Von der Sauerstoffdurchlässigkeit DK/t sind Kontaktlinsen mit hohen, mittleren oder niedrigen Werten verfügbar.

Die Passform am Auge kann durch eine einkurvig kugelig gekrümmte Rückflächen, eine asphärische Rückfläche oder individuell verschiedene Krümmungen waagerecht/senkrecht oder in jedem Quadranten der Kontaktlinse unterschieden werden. Außerdem gibt es verschiedene Randprofile.

Nach der optischen Notwendigkeit unterscheiden sich Kontaktlinsen nach Sphärischen Kontaktlinsen bei Kurzsichtigkeit (Myopie) und Weitsichtigkeit( Hyperopie), nach Torischen Kontaktlinsen bei Hornhautverkrümmung (Astigmatismus), nach Multifokalen- oder Bifokalen Kontaktlinsen bei Altersweitsichtigkeit (Presbyopie) und nach Spezialkontaktlinsen bei krankhaft veränderten Augen.

Der notwendige Austauschrhythmus wird unterschieden nach z.B. 1- Tageskontaktlinsen, Wochenkontaktlinsen, Monatskontaktlinsen, Halbjahreskontaktlinsen, Jahreskontaktlinsen und Zweijahreskontaktlinsen.

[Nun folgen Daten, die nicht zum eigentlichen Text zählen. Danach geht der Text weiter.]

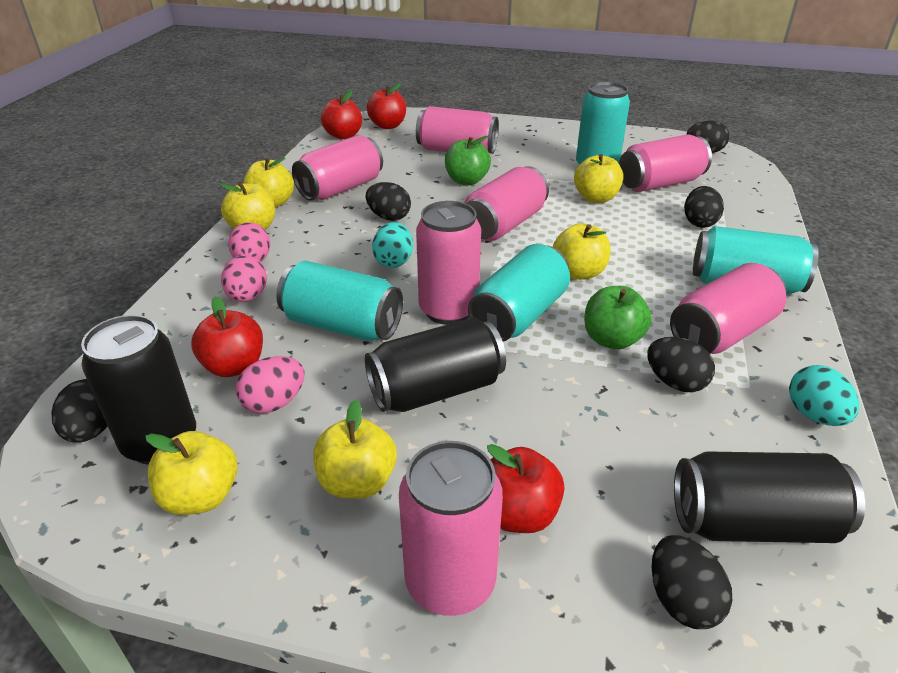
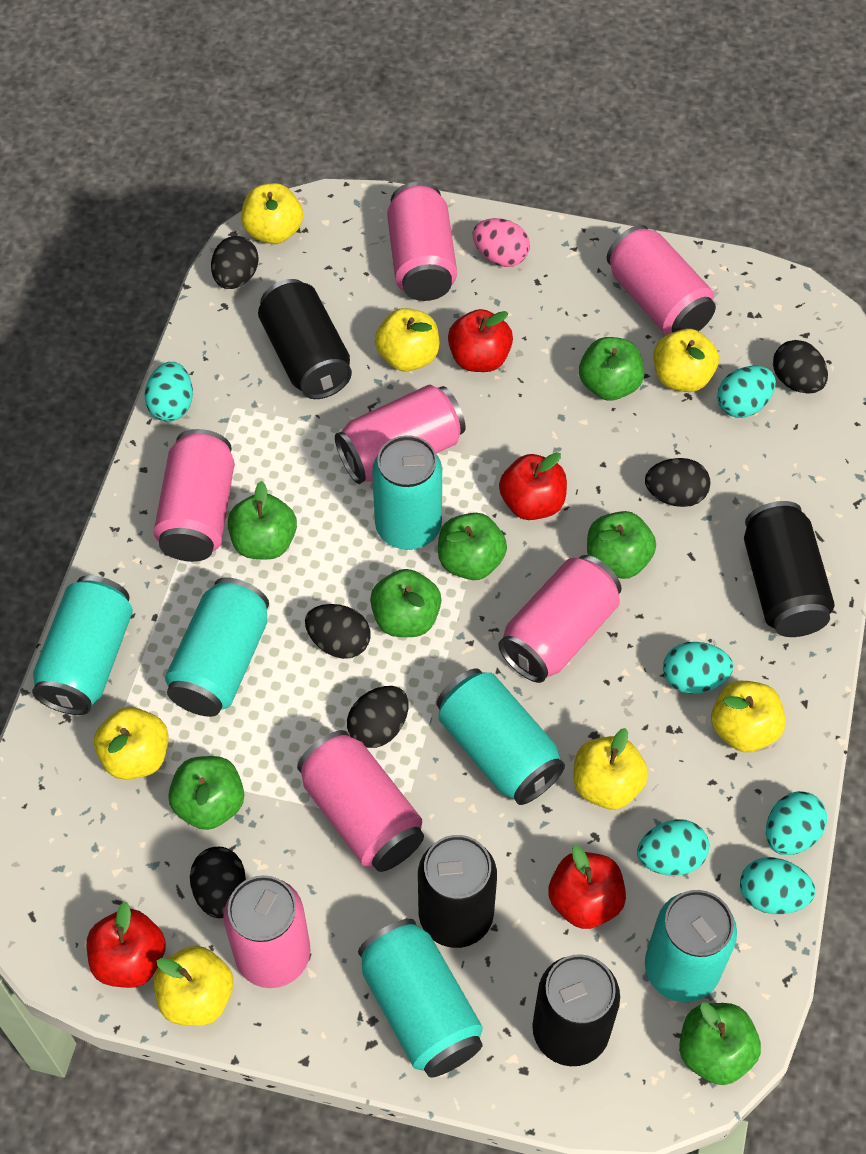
black can: 3 -> 4
green apple: 2 -> 7
pink egg: 3 -> 1
turquoise can: 4 -> 6
turquoise egg: 2 -> 6
yellow apple: 6 -> 7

Bei der Versorgung von kranken Augen wird unterschieden nach der zugrunde liegenden Krankheit wie Keratokonus-Kontaktlinsen, Keratoplastik-Kontaktlinsen, Chromagen-Kontaktlinsen, Kontaktlinsen nach Laser-Operation.

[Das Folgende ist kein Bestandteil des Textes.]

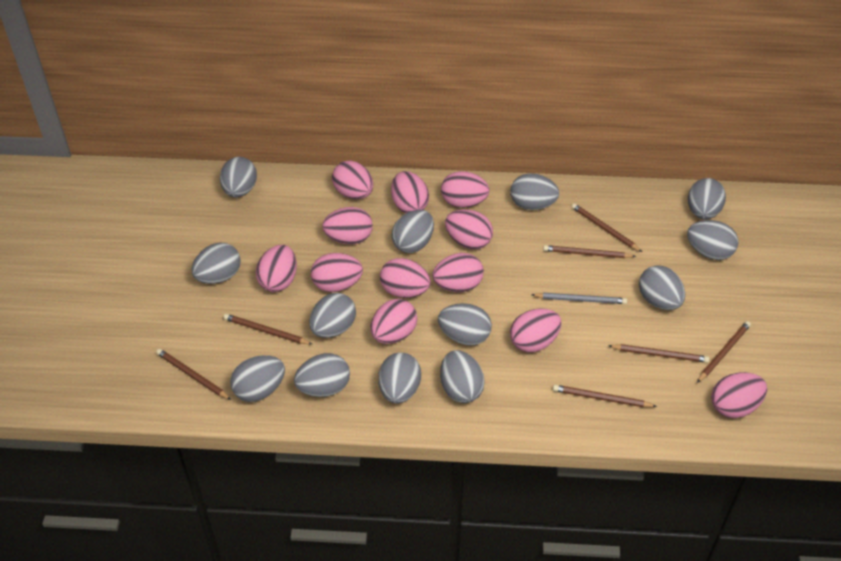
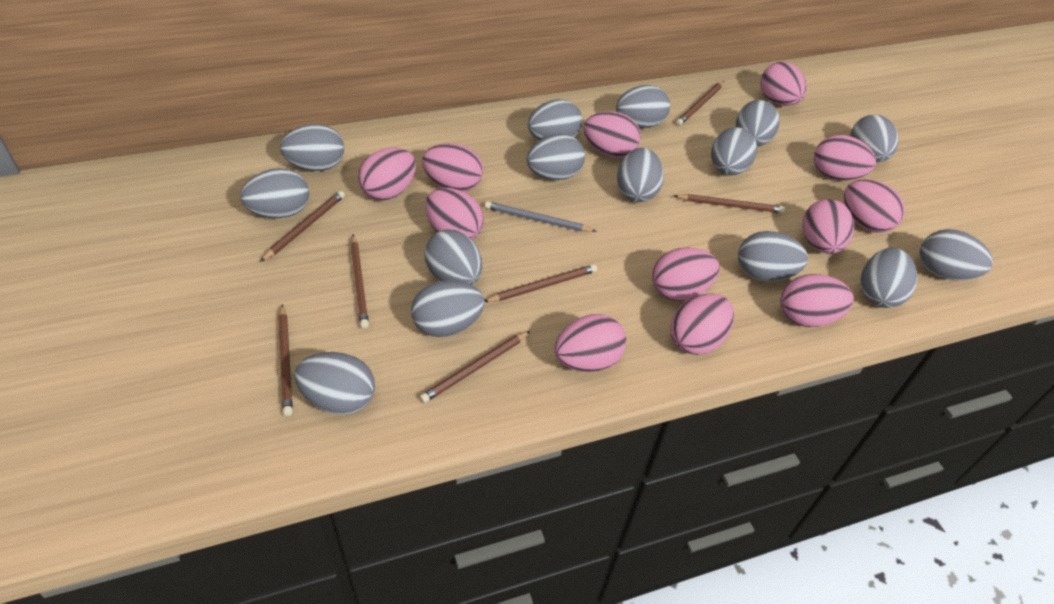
grey egg: 13 -> 15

Unterscheidet man nach Verwendungszweck, dann gibt es Kontaktlinsen für Leistungssport, Freizeitsport, Wassersport und Kampfsport, PC Arbeit, sehr staubige Arbeit, sehr lange Tragezeiten, gelegentliches Tragen, Tag & Nacht tragen, Babykontaktlinsen und Kleinkindkontaktlinsen, Verbandskontaktlinsen, kosmetische farbige Kontaktlinsen, medizinische Farblinsen (Irisprintlinsen).

Beim  Herstellungsverfahren unterscheidet man verschiedene Guss- oder Drehverfahren.

Die Materialvielfalt der Kontaktlinsen unterscheidet sich nach Sauerstoff- und Kohlendioxiddurchlässigkeit, nach Kratzfestigkeit, nach Formstabilität, nach Verschmutzungsneigung, nach Bruchfestigkeit, nach Glattheit, nach Steifigkeit, nach Benetzbarkeit.

Diese Vielfalt ist notwendig, um Kontaktlinsen verordnen zu können, die sowohl angenehm zu tragen sind, als auch langfristig ohne negative Einflüsse auf das empfindliche Augengewebe sind. Der Tragekomfort für den Anwender ist genauso wichtig wie die gesundheitliche Verträglichkeit und die Wirtschaftlichkeit.